Back in 2017, it certainly seemed like a forever deal. “I could speak to her about anything, we ended up spending a bit of time together and realised that there was something more there,” McIlroy told the Irish Independen­t that year. “I love that she knows everything about me, and there was no judgment there.”

McIlroy has noted that he wants the divorce to be “as respectful and amicable as possible”. The whys and wherefores of the split are unknown, and may never surface. But when you consider the alternativ­e — staying in an unhappy marriage — a “respectful and amicable” way forward sounds like a good thing.

It calls to mind a friend who is going through a divorce six years after her own wedding day. She is slightly ashamed that she and her husband are calling it quits while most of us can still feel the remnants of our hangovers from that day. “God, it’s like something out of Hollywood,” she said, appalled at herself. At the same time, and much like McIlroy evidently has, she knows that an amicable split is far better for her family than going down swinging.

The question soon surfaces: what makes a “successful” marriage? There’s so much wrong with the term ‘failed marriage’, and yet we often use it to describe a union that is no more.

There are those who believe successful marriages are ones that are only broken when one person dies, but I’m not so sure. We all know couples who have stayed ‘together’ for 40, 50 or even 60 years. Their lives are separate, their interests never link, they live together and are married in name only. Marriage has, in fact, diminished them, not embellishe­d them in the way it’s meant to. Some are deeply unhappy but won’t countenanc­e a divorce because of how it might look.

There are some marriages in which an outward semblance of legitimacy and respectabi­lity are intact, simply because they have never broken up.

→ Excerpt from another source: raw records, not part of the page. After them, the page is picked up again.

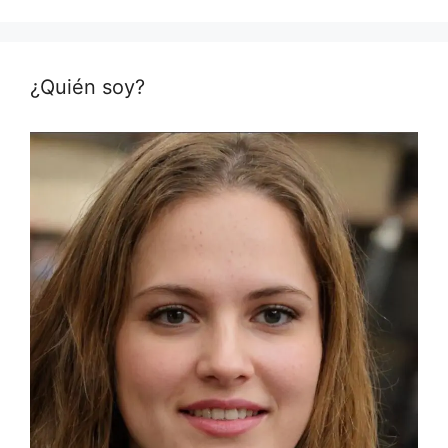
¿Quién soy?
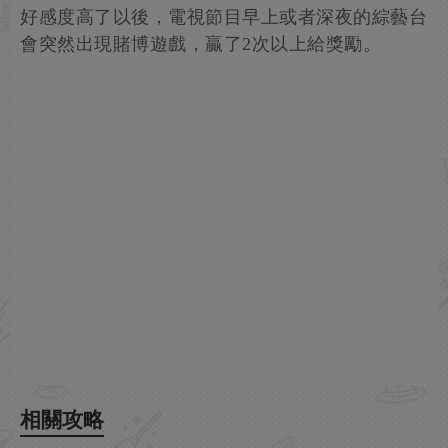
好感度高了以後，電視節目早上或者深夜的綜藝台
會突然出現賭博遊戲，贏了2次以上給獎勵。
相關攻略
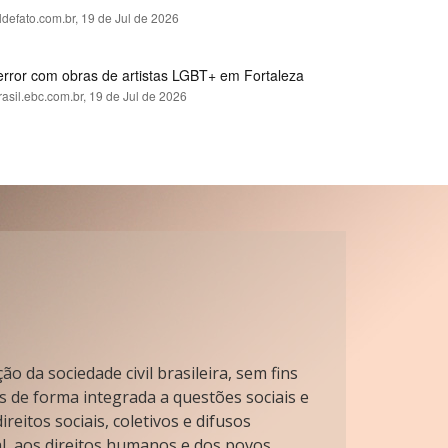
ldefato.com.br,
19 de Jul de 2026
error com obras de artistas LGBT+ em Fortaleza
rasil.ebc.com.br,
19 de Jul de 2026
o da sociedade civil brasileira, sem fins
s de forma integrada a questões sociais e
reitos sociais, coletivos e difusos
l, aos direitos humanos e dos povos.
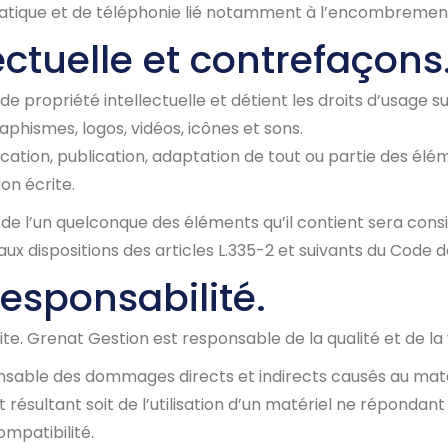
rmatique et de téléphonie lié notamment à l’encombremen
lectuelle et contrefaçons
e propriété intellectuelle et détient les droits d’usage su
phismes, logos, vidéos, icônes et sons.
ation, publication, adaptation de tout ou partie des éléme
ion écrite.
u de l’un quelconque des éléments qu’il contient sera co
 dispositions des articles L.335-2 et suivants du Code de
responsabilité.
ite. Grenat Gestion est responsable de la qualité et de la 
able des dommages directs et indirects causés au matériel 
et résultant soit de l’utilisation d’un matériel ne répondan
ompatibilité.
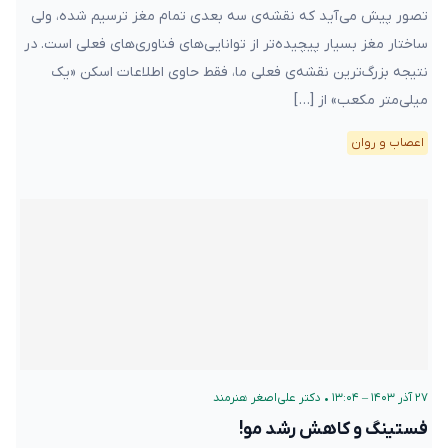
تصور پیش‌ می‌آید که نقشه‌ی سه بعدی تمام مغز ترسیم شده، ولی
ساختار مغز بسیار پیچیده‌تر از توانایی‌های فناوری‌‌های فعلی است. در
نتیجه‌ بزرگ‌ترین نقشه‌ی فعلی ما، فقط حاوی اطلاعات اسکن «یک
میلی‌متر مکعب» از […]
اعصاب و روان
۲۷ آذر ۱۴۰۳ – ۱۳:۰۴
•
دکتر علی‌اصغر هنرمند
فستینگ و کاهش رشد مو!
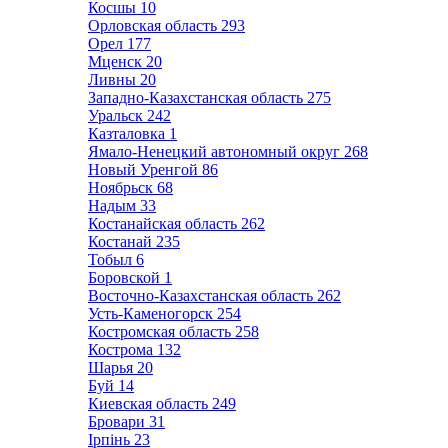
Косшы
10
Орловская область
293
Орел
177
Мценск
20
Ливны
20
Западно-Казахстанская область
275
Уральск
242
Казталовка
1
Ямало-Ненецкий автономный округ
268
Новый Уренгой
86
Ноябрьск
68
Надым
33
Костанайская область
262
Костанай
235
Тобыл
6
Боровской
1
Восточно-Казахстанская область
262
Усть-Каменогорск
254
Костромская область
258
Кострома
132
Шарья
20
Буй
14
Киевская область
249
Бровари
31
Ірпінь
23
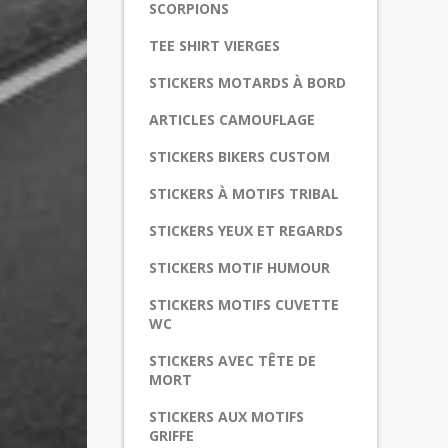
SCORPIONS
TEE SHIRT VIERGES
STICKERS MOTARDS À BORD
ARTICLES CAMOUFLAGE
STICKERS BIKERS CUSTOM
STICKERS À MOTIFS TRIBAL
STICKERS YEUX ET REGARDS
STICKERS MOTIF HUMOUR
STICKERS MOTIFS CUVETTE
WC
STICKERS AVEC TÊTE DE
MORT
STICKERS AUX MOTIFS
GRIFFE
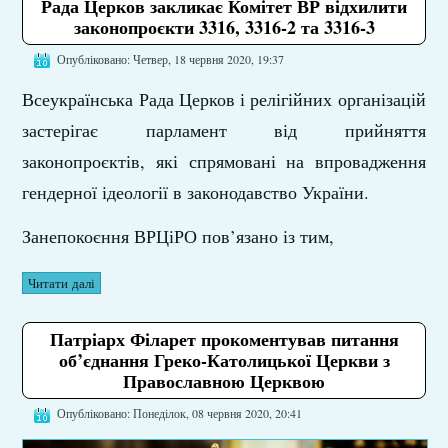
Рада Церков закликає Комітет ВР відхилити
законопроєкти 3316, 3316-2 та 3316-3
Опубліковано: Четвер, 18 червня 2020, 19:37
Всеукраїнська Рада Церков і релігійних організацій
застерігає парламент від прийняття
законопроєктів, які спрямовані на впровадження
гендерної ідеології в законодавство України.
Занепокоєння ВРЦіРО пов’язано із тим,
Читати далі
Патріарх Філарет прокоментував питання
об’єднання Греко-Католицької Церкви з
Православною Церквою
Опубліковано: Понеділок, 08 червня 2020, 20:41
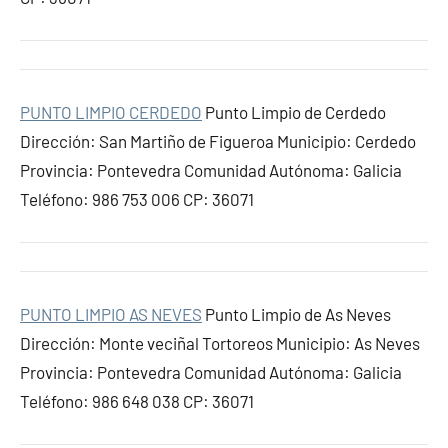
PUNTO LIMPIO CERDEDO
Punto Limpio de Cerdedo
Dirección: San Martiño de Figueroa Municipio: Cerdedo
Provincia: Pontevedra Comunidad Autónoma: Galicia
Teléfono: 986 753 006 CP: 36071
PUNTO LIMPIO AS NEVES
Punto Limpio de As Neves
Dirección: Monte veciñal Tortoreos Municipio: As Neves
Provincia: Pontevedra Comunidad Autónoma: Galicia
Teléfono: 986 648 038 CP: 36071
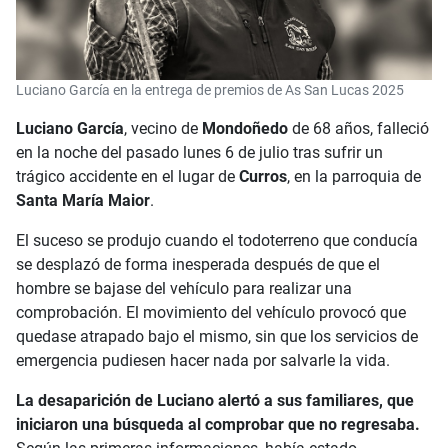
Luciano García en la entrega de premios de As San Lucas 2025
Luciano García
, vecino de
Mondoñedo
de 68 años, falleció
en la noche del pasado lunes 6 de julio tras sufrir un
trágico accidente en el lugar de
Curros
, en la parroquia de
Santa María Maior
.
El suceso se produjo cuando el todoterreno que conducía
se desplazó de forma inesperada después de que el
hombre se bajase del vehículo para realizar una
comprobación. El movimiento del vehículo provocó que
quedase atrapado bajo el mismo, sin que los servicios de
emergencia pudiesen hacer nada por salvarle la vida.
La desaparición de Luciano alertó a sus familiares, que
iniciaron una búsqueda al comprobar que no regresaba.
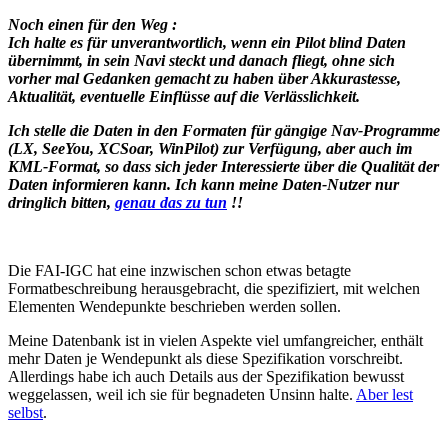
Noch einen für den Weg :
Ich halte es für unverantwortlich, wenn ein Pilot blind Daten
übernimmt, in sein Navi steckt und danach fliegt, ohne sich
vorher mal Gedanken gemacht zu haben über Akkurastesse,
Aktualität, eventuelle Einflüsse auf die Verlässlichkeit.
Ich stelle die Daten in den Formaten für
gängige
Nav-Programme
(LX, SeeYou, XCSoar, WinPilot) zur Verfügung, aber auch
im
KML-Format
, so dass sich jeder Interessierte über die Qualität der
Daten informieren kann. Ich kann meine Daten-Nutzer nur
dringlich bitten,
genau das zu tun
!!
Die FAI-IGC hat eine inzwischen schon etwas betagte
Formatbeschreibung herausgebracht, die spezifiziert, mit welchen
Elementen Wendepunkte beschrieben werden sollen.
Meine Datenbank ist in vielen Aspekte viel umfangreicher, enthält
mehr Daten je Wendepunkt als diese Spezifikation vorschreibt.
Allerdings habe ich auch Details aus der Spezifikation bewusst
weggelassen, weil ich sie für begnadeten Unsinn halte.
Aber lest
selbst
.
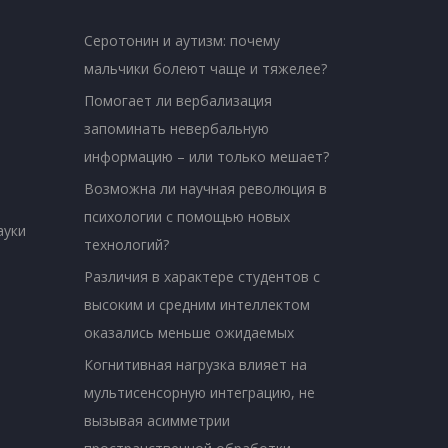
Серотонин и аутизм: почему
мальчики болеют чаще и тяжелее?
Помогает ли вербализация
запоминать невербальную
информацию – или только мешает?
Возможна ли научная революция в
психологии с помощью новых
ауки
технологий?
Различия в характере студентов с
высоким и средним интеллектом
оказались меньше ожидаемых
Когнитивная нагрузка влияет на
мультисенсорную интеграцию, не
вызывая асимметрии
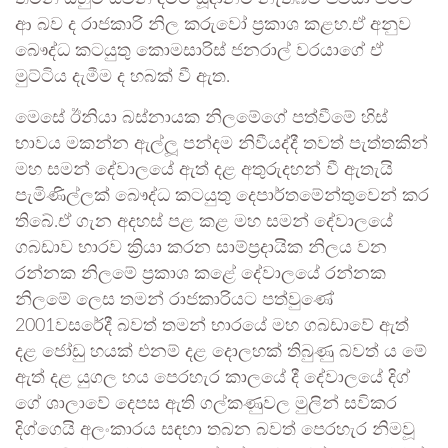
ආ බව ද රාජකාරි නිල කරුවෝ ප්‍රකාශ කළහ.ඒ අනුව
බෞද්ධ කටයුතු කොමසාරිස් ජනරාල් වරයාගේ ඒ
මුට්ටිය දැමීම ද හබක් වී ඇත.
මෙසේ ඊනියා බස්නායක නිලමේගේ පත්වීමේ හිස්
භාවය මකන්න ඇල්ලූ පන්දම නිවීයද්දී තවත් පැත්තකින්
මහ සමන් දේවාලයේ ඇත් දළ අතුරුදහන් වී ඇතැයි
පැමිණිල්ලක් බෞද්ධ කටයුතු දෙපාර්තමේන්තුවෙන් කර
තිබේ.ඒ ගැන අදහස් පළ කළ මහ සමන් දේවාලයේ
ගබඩාව භාරව ක්‍රියා කරන සාම්ප්‍රදායික නිලය වන
රන්නක නිලමේ ප්‍රකාශ කළේ දේවාලයේ රන්නක
නිලමේ ලෙස තමන්‍ රාජකාරියට පත්වුණේ
2001වසරේදී බවත් තමන් භාරයේ මහ ගබඩාවේ ඇත්
දළ ජෝඩු හයක් එනම් දළ දොලහක් තිබුණු බවත්‍ ය මේ
ඇත් දළ යුගල හය පෙරහැර කාලයේ දී දේවාලයේ දිග්
ගේ ශාලාවේ දෙපස ඇති ගල්කණුවල මුලින් සවිකර
දිග්ගෙයි අලංකාරය සඳහා තබන බවත් පෙරහැර නිමවූ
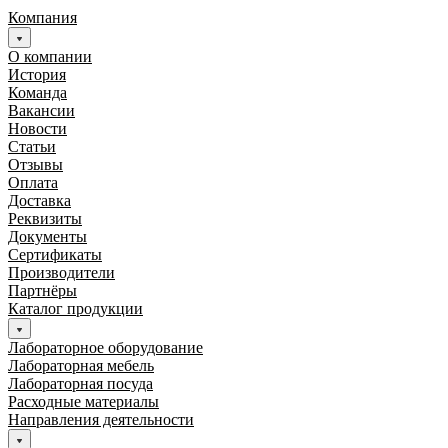
Компания
О компании
История
Команда
Вакансии
Новости
Статьи
Отзывы
Оплата
Доставка
Реквизиты
Документы
Сертификаты
Производители
Партнёры
Каталог продукции
Лабораторное оборудование
Лабораторная мебель
Лабораторная посуда
Расходные материалы
Направления деятельности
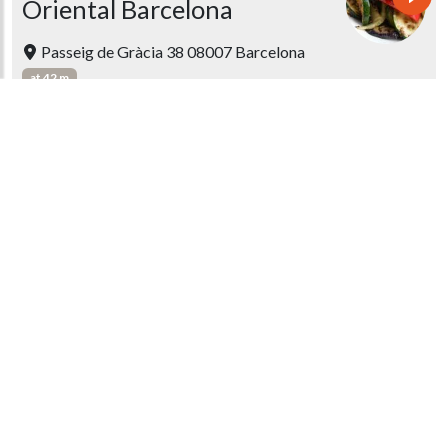
Oriental Barcelona
Passeig de Gràcia 38 08007 Barcelona
at 42 m
Quixote
Méditerranéen
Carrer Consell de Cent 314 08007
Barcelona
at 56 m
IGUAZU II
Carrer del Consell de Cent 313 08007
Barcelona
at 56 m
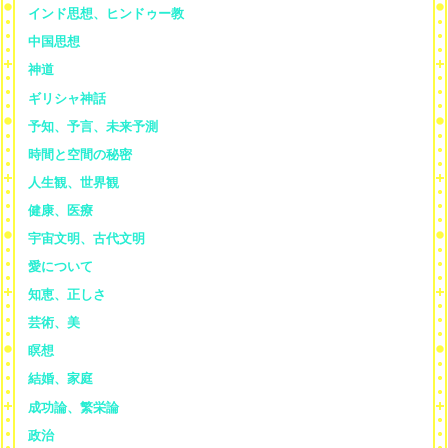
インド思想、ヒンドゥー教
中国思想
神道
ギリシャ神話
予知、予言、未来予測
時間と空間の秘密
人生観、世界観
健康、医療
宇宙文明、古代文明
愛について
知恵、正しさ
芸術、美
瞑想
結婚、家庭
成功論、繁栄論
政治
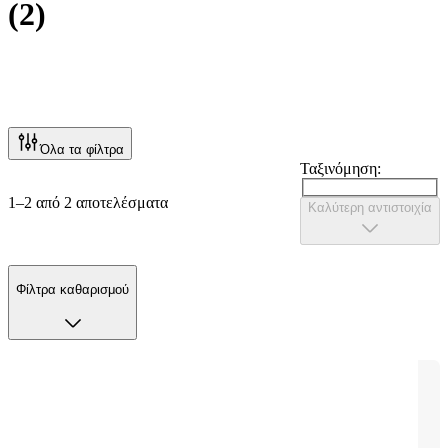
(
2
)
Όλα τα φίλτρα
Ταξινόμηση:
1–2 από 2 αποτελέσματα
Καλύτερη αντιστοιχία
Φίλτρα καθαρισμού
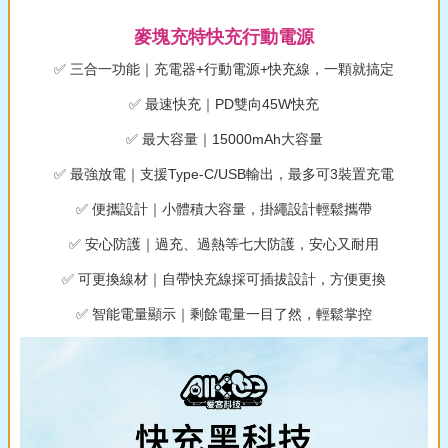
麥塊充特快充行動電源
✅ 三合一功能｜充電器+行動電源+快充線，一顆就搞定
✅ 最速快充｜PD雙向45W快充
✅ 最大容量｜15000mAh大容量
✅ 最強放電｜支援Type-C/USB輸出，最多可3裝置充電
✅ 便攜設計｜小體積大容量，掛繩設計輕鬆攜帶
✅ 安心防護｜過充、過熱等七大防護，安心又耐用
✅ 可更換線材｜自帶快充線採可插拔設計，方便更換
✅ 智能電量顯示｜剩餘電量一目了然，輕鬆掌控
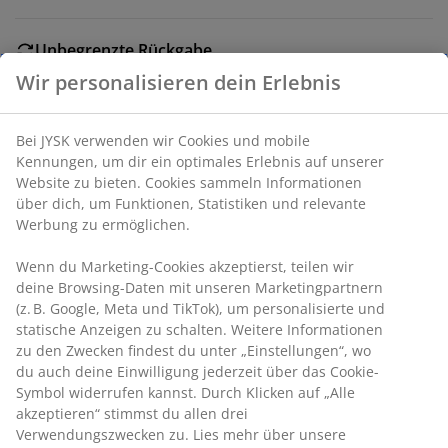
Unbegrenzte Rückgabe
Keine zeitliche Begrenzung - Rückgabe in jeder JYSK-
Wir personalisieren dein Erlebnis
Filiale
Preisgarantie
Bei JYSK verwenden wir Cookies und mobile
30 Tage Preisgarantie auf alle Artikel
Kennungen, um dir ein optimales Erlebnis auf unserer
Flexible Lieferoptionen
Website zu bieten. Cookies sammeln Informationen
Schnelle und einfache Lieferung nach deiner Wahl
über dich, um Funktionen, Statistiken und relevante
Werbung zu ermöglichen.
Wenn du Marketing-Cookies akzeptierst, teilen wir
Massives Kiefernholz und MDF. B105 x H170 x T46 cm
deine Browsing-Daten mit unseren Marketingpartnern
(z. B. Google, Meta und TikTok), um personalisierte und
statische Anzeigen zu schalten. Weitere Informationen
Artikelnummer: 3640234
zu den Zwecken findest du unter „Einstellungen“, wo
Aufbauanleitung
du auch deine Einwilligung jederzeit über das Cookie-
Symbol widerrufen kannst. Durch Klicken auf „Alle
akzeptieren“ stimmst du allen drei
Verwendungszwecken zu. Lies mehr über unsere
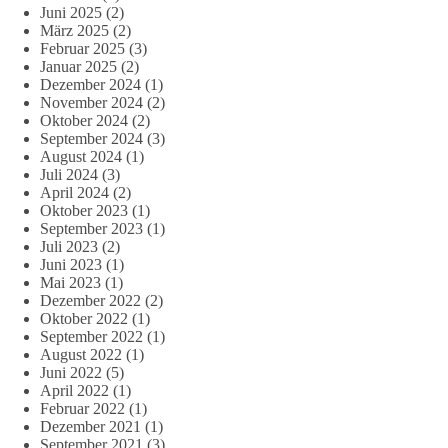
Juni 2025
(2)
März 2025
(2)
Februar 2025
(3)
Januar 2025
(2)
Dezember 2024
(1)
November 2024
(2)
Oktober 2024
(2)
September 2024
(3)
August 2024
(1)
Juli 2024
(3)
April 2024
(2)
Oktober 2023
(1)
September 2023
(1)
Juli 2023
(2)
Juni 2023
(1)
Mai 2023
(1)
Dezember 2022
(2)
Oktober 2022
(1)
September 2022
(1)
August 2022
(1)
Juni 2022
(5)
April 2022
(1)
Februar 2022
(1)
Dezember 2021
(1)
September 2021
(3)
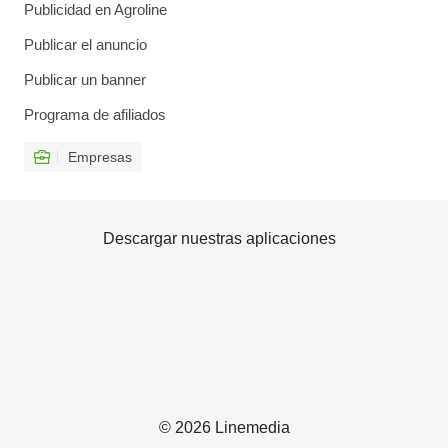
Publicidad en Agroline
Publicar el anuncio
Publicar un banner
Programa de afiliados
Empresas
Descargar nuestras aplicaciones
© 2026 Linemedia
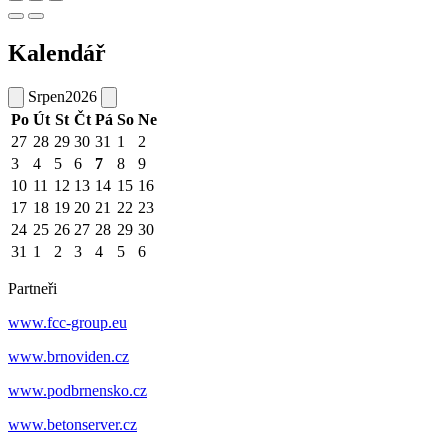
Kalendář
Srpen
2026
Po
Út
St
Čt
Pá
So
Ne
27
28
29
30
31
1
2
3
4
5
6
7
8
9
10
11
12
13
14
15
16
17
18
19
20
21
22
23
24
25
26
27
28
29
30
31
1
2
3
4
5
6
Partneři
www.fcc-group.eu
www.brnoviden.cz
www.podbrnensko.cz
www.betonserver.cz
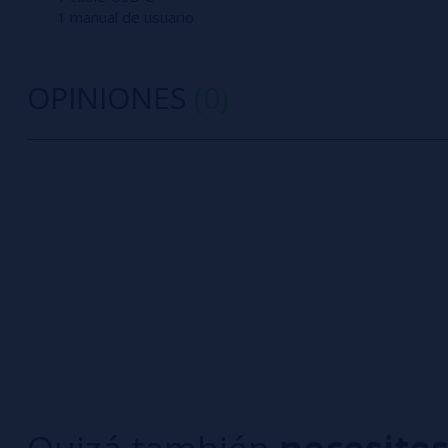
1 manual de usuario
OPINIONES
(0)
0/5
5 estrella
Sé el primero en dejar tu opinión
4 estrella
3 estrella
Escribe tu opinión sobre este producto
2 estrella
1 estrella
Aún no hay comentarios, ¿quieres ser el primer
interesa!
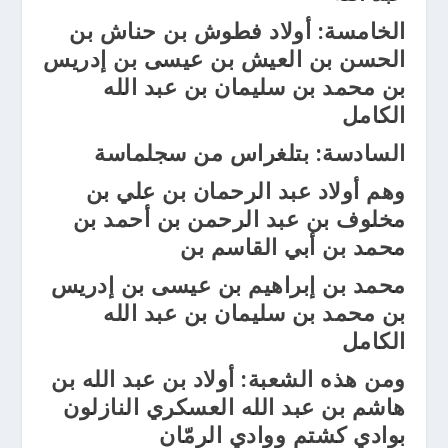
الخامسة: أولاد فطوش بن حناش بن
الحسن بن العيش بن عيسى بن إدريس
بن محمد بن سليمان بن عبد الله
الكامل
السادسة: بتلغراس من سجلماسة
وهم أولاد عبد الرحمان بن علي بن
مخلوف بن عبد الرحمن بن أحمد بن
محمد بن أبي القاسم بن
محمد بن إبراهيم بن عيسى بن إدريس
بن محمد بن سليمان بن عبد الله
الكامل
ومن هذه الشعبة: أولاد بن عبد الله بن
هاشم بن عبد الله العسكري النازلون
بوادي كشتم ووادي الرمّان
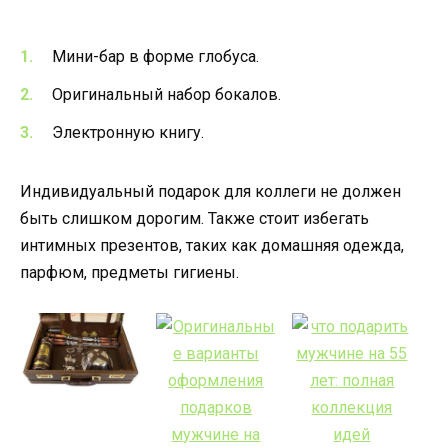
Мини-бар в форме глобуса.
Оригинальный набор бокалов.
Электронную книгу.
Индивидуальный подарок для коллеги не должен
быть слишком дорогим. Также стоит избегать
интимных презентов, таких как домашняя одежда,
парфюм, предметы гигиены.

Inside some of these marriages, violence, animosity and hostility are rife. Are these people ‘better’ at marriage than the couple who called it quits but are endeavouri­ng to co-parent harmonious­ly and move forward as friends? Do these marriages ‘work’ better, even though no one is doing the work involved to stay happy? I know which scenario I’d rather live in.

My friend, and no doubt the likes of McIlroy and Stoll, came to a crossroads. They could leave a relationsh­ip that no longer serves them, while striving for a better union, apart. They could give two fingers to what people think when there’s talk of throwing in the towel (no one throws the marital towel in just for the hell of it, by the way). Or, they could have stayed together and let their marriage curdle into something that doesn’t benefit anyone involved.

McIlroy and Stoll chose the former — that makes them a success at this whole marriage game in my eyes.